-- PROVIDED DATA follows --

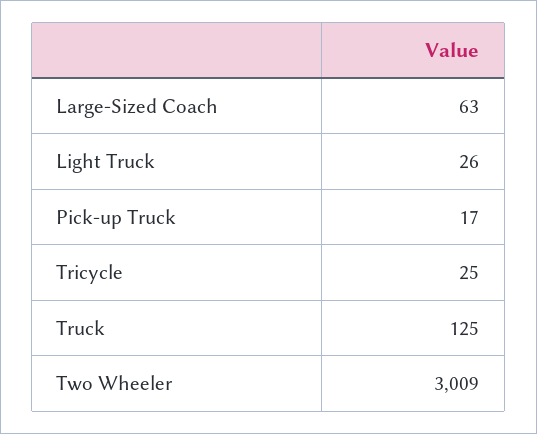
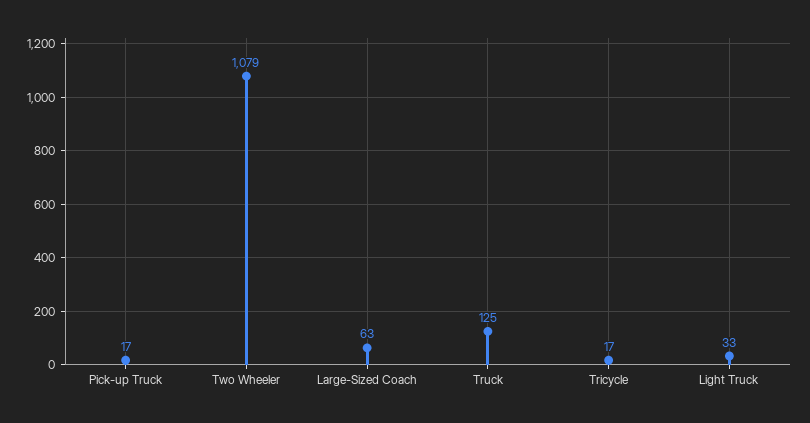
  {
    "Large-Sized Coach": 63,
-   "Light Truck": 26,
+   "Light Truck": 33,
    "Pick-up Truck": 17,
-   "Tricycle": 25,
+   "Tricycle": 17,
    "Truck": 125,
-   "Two Wheeler": 3009
+   "Two Wheeler": 1079
  }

-- PROVIDED DATA concluded --

▶ [TASK REQUIREMENTS]
What you return must match the records exactly, apart from the images, which are omitted.

▶ [RESPONSE TO THE EXERCISE]
  {
    "Large-Sized Coach": 63,
-   "Light Truck": 26,
+   "Light Truck": 33,
    "Pick-up Truck": 17,
-   "Tricycle": 25,
+   "Tricycle": 17,
    "Truck": 125,
-   "Two Wheeler": 3009
+   "Two Wheeler": 1079
  }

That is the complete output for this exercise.